Brushless Makita Mod (unsupported)

Mad Scientist Moment:

6 Likes

Good news is I got the motor working with the VESC using PPM. The hall sensors were the issue. Running it sensorless and it started right up. Bad news is while trying to figure out why it wasnt able to use the sensors magic smoke came out of my powersupply. Didnt even blow the fuse. Before my PS died it looks like the VESC tried to push 160amps into the motor. I think I am just going to run it sensorless. LOL

3 Likes

Awesome work!
What power supply were you running?

A Mean Well 24V 14.6A supply. Pretty good quality. Already have an exchange on its way as well as an inline fuse. Hopefully that will help.

Indeed, normally a decent supply. They have short circuit output protection too so it shouldn’t have failed on over-current.

Does the VESC do active braking of the spindle? If so then you might want to turn that off or put some sort of crowbar / shunt circuit in to prevent overvolt-ing the PSU during spin down.

1 Like

It can do active breaking but it SHOULD have been disabled. Not sure how many people disable it with the VESCs because they are mostly used on small electric vehicles (bikes, skateboards, scooters, etc) so no clue if it was actually working.

Here’s what one of the motor winding currents look like when my unloaded 18V Milwaukee BLDC router starts, runs, and stops. I imagine that the battery absorbs much of that braking energy (which needs to go somewhere). A diode in series with the VESC’s input power line would probably save the power supply, but might break the VESC - especially if it’s not rated for twice the motor’s operating voltage. So a big voltage clamp of some type (near the VESC) is probably the way to go.

2 Likes

Nice data.

Yes, a power sink of some sort is what’s needed for active braking, things like the VESC are likely to do this both for tool safety where fast stops are required and for battery life through regen braking on one-wheels and things like that.

As you say though in most cases that’s the battery, because thats the design intent and they can sink a lot of power for short periods. On a bench supply it gets more complicated as you need to put some power dissipating components in with those over-voltage triggers.

1 Like

The sensorless motor config I’ve been running has everything enabled and it hasn’t been an issue running the VESC tool manual controls. I have been able to get the vesc to throw an over voltage fault but didn’t fry anything.

You can set the speed controller to not allow braking, brake max current to zero, battery regen max current to zero.

Yup and at which point it is supposed to coast instead of break.

I have been debating saying screw the VESC and go with an ODRIVE:

They have a breaking resistor and a VERY active development including UART control.

1 Like

And… You can publish really good and technical videos in a German accent.

1 Like

Which hardware are you using for VESC? The open source board or one of the newer commercial ones?

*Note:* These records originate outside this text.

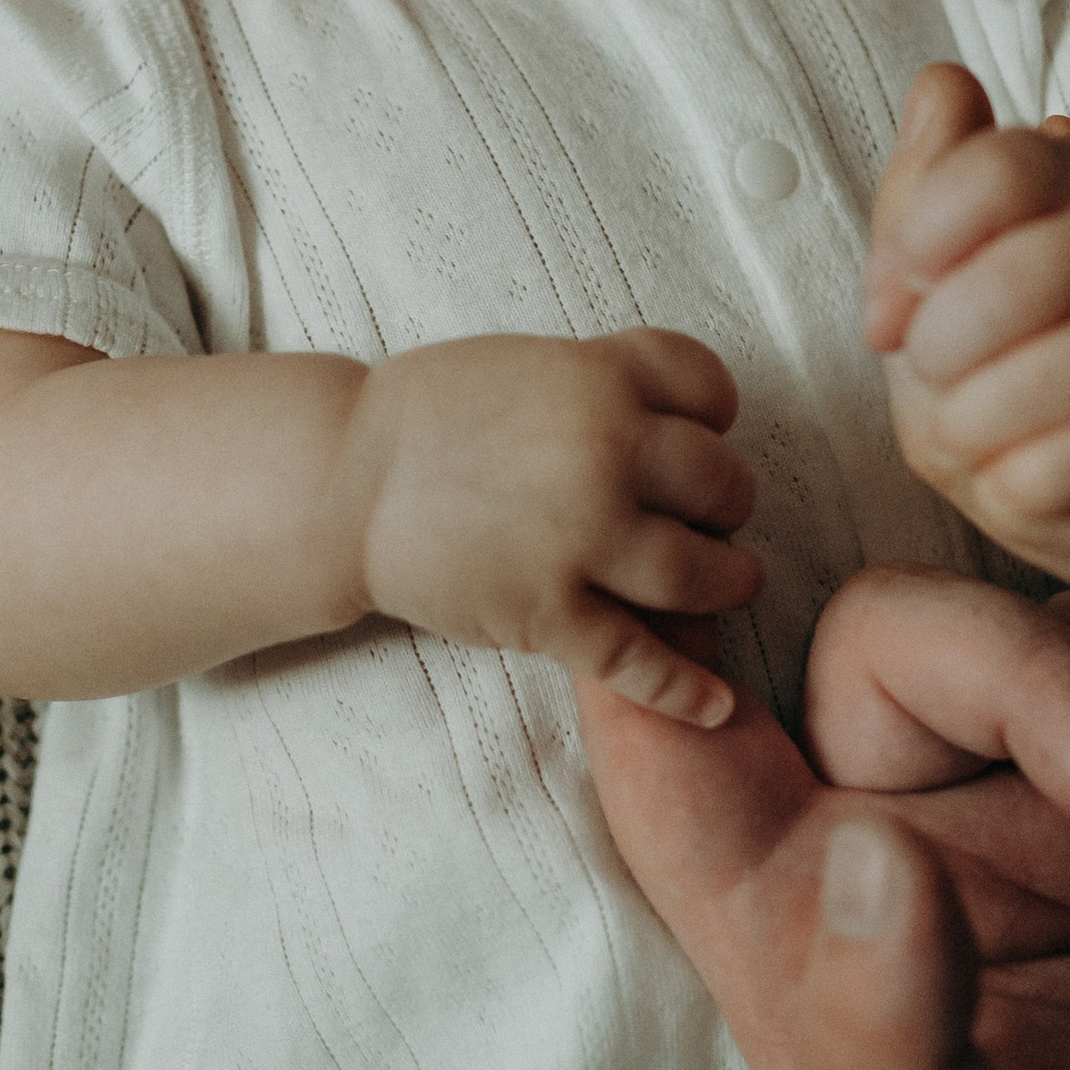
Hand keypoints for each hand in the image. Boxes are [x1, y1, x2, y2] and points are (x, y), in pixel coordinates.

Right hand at [341, 327, 762, 725]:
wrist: (340, 483)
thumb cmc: (428, 417)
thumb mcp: (527, 363)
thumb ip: (604, 383)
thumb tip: (680, 419)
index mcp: (599, 378)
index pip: (711, 391)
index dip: (718, 417)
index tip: (708, 436)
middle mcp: (604, 453)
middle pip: (723, 482)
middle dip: (725, 502)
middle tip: (711, 516)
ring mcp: (580, 538)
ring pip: (704, 574)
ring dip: (730, 583)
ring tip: (728, 584)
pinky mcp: (548, 613)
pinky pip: (639, 661)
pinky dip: (687, 691)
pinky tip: (717, 706)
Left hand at [883, 74, 1069, 787]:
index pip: (1039, 470)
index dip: (977, 310)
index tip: (995, 151)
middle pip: (981, 463)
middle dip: (949, 288)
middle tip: (959, 120)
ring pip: (997, 460)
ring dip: (979, 305)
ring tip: (996, 144)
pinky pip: (1056, 458)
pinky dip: (1031, 339)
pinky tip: (1050, 221)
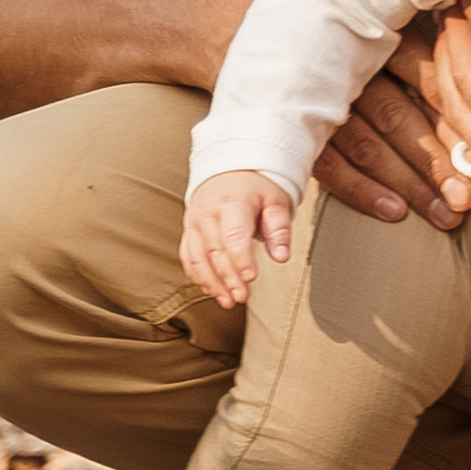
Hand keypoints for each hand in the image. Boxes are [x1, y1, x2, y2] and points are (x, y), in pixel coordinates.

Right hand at [182, 171, 293, 305]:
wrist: (229, 169)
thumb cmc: (256, 188)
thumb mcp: (276, 201)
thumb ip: (279, 229)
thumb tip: (282, 257)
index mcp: (232, 202)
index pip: (233, 235)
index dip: (241, 260)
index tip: (251, 279)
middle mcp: (208, 212)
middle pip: (215, 250)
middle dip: (228, 277)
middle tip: (242, 297)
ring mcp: (195, 221)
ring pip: (197, 257)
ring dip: (211, 282)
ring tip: (228, 301)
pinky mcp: (189, 230)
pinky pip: (188, 256)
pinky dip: (198, 276)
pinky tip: (212, 289)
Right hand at [309, 9, 470, 233]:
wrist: (293, 33)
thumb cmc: (369, 42)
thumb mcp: (406, 33)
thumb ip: (445, 55)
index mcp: (383, 39)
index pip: (425, 81)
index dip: (453, 122)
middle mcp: (352, 69)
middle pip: (398, 119)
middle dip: (435, 163)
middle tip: (465, 200)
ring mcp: (323, 101)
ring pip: (369, 147)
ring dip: (408, 185)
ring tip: (444, 216)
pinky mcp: (301, 130)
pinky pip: (331, 166)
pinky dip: (361, 191)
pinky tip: (394, 213)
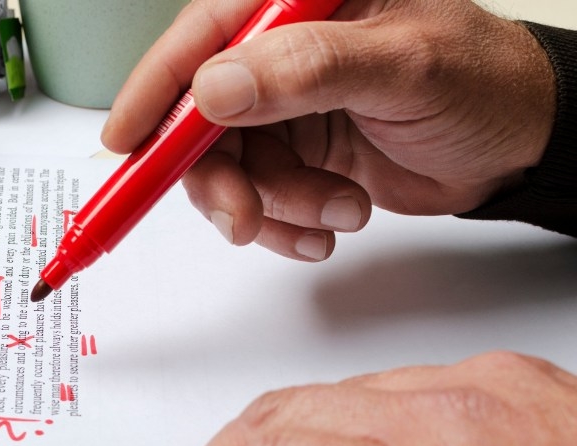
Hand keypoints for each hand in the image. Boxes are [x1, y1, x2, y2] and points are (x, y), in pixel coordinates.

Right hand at [102, 0, 555, 260]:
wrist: (520, 147)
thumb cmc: (484, 83)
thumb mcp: (404, 67)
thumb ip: (308, 70)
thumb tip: (215, 88)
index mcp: (297, 2)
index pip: (202, 35)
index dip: (154, 88)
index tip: (125, 143)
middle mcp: (280, 52)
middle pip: (199, 116)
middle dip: (218, 178)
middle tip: (243, 218)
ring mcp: (283, 105)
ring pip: (225, 169)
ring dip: (271, 205)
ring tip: (335, 211)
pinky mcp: (293, 152)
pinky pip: (256, 198)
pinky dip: (285, 223)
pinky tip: (330, 223)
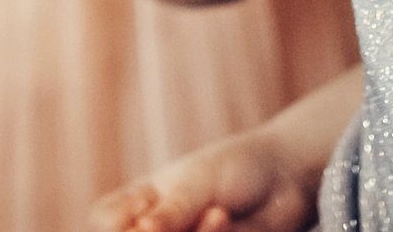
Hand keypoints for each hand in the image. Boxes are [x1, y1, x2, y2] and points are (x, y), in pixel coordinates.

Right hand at [86, 127, 318, 231]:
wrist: (287, 180)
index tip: (145, 214)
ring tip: (219, 214)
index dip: (116, 225)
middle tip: (197, 217)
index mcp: (139, 205)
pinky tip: (228, 221)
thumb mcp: (199, 181)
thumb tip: (144, 231)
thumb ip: (173, 211)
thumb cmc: (235, 167)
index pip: (105, 220)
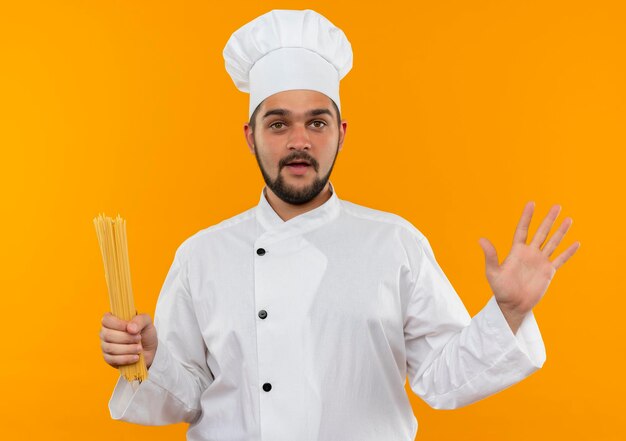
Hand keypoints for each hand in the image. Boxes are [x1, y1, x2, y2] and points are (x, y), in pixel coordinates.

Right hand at [100, 312, 157, 368]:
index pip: (106, 320)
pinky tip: (136, 357)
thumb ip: (140, 320)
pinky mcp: (108, 359)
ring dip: (128, 349)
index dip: (117, 324)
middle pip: (108, 335)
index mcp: (113, 320)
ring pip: (110, 348)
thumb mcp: (147, 322)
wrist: (149, 350)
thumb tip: (130, 328)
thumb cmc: (145, 333)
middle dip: (126, 338)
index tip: (130, 328)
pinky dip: (126, 358)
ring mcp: (105, 346)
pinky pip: (112, 360)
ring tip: (139, 348)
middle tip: (139, 338)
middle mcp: (106, 333)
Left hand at [479, 202, 579, 332]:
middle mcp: (530, 253)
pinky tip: (576, 243)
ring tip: (568, 219)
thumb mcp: (493, 272)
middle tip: (557, 206)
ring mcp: (540, 261)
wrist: (513, 305)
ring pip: (553, 243)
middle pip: (541, 232)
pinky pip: (561, 259)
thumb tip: (481, 239)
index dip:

I’ve been considering driving the stock Nomad spindle with VESC…

I am using this guy:
https://www.amazon.com/gp/product/B07VL7D1WC

1 Like

This British guy uses them in most of his builds these days:

1 Like

That’s a hell of a lot cheaper than the VESC6. Very tempting to try to replace the McGillicutty now…

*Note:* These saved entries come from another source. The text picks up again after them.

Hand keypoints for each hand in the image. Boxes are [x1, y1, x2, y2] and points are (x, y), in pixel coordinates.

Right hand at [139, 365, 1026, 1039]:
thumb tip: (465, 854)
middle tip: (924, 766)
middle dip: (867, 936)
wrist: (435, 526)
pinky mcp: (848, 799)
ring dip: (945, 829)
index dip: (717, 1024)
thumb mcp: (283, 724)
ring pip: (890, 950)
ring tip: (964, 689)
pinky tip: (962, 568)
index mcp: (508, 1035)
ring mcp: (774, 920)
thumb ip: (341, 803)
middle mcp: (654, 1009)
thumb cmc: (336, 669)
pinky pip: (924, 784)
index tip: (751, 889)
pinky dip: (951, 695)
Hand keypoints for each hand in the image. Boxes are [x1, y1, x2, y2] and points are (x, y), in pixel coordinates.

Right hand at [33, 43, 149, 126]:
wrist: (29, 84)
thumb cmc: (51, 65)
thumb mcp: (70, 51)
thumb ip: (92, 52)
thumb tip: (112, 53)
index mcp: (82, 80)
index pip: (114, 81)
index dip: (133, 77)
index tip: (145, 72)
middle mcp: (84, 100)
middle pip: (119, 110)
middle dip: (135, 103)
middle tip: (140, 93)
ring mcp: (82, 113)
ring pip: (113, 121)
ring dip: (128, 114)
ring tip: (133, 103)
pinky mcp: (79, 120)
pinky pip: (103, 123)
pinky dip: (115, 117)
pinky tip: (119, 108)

Well seeing how I blew a powersupply experimenting with this. I would say hold off till I have something working. LOL

Just bought an ODrive to test with.

2 Likes

So…

How long before there’s an Omron optical encoder on the back of your spindle and you’re calling it a millturn? :wink:

1 Like

Well there goes the surprise. LOL. ODrives are two channel. I was honestly thinking of using the second channel for a rotary access.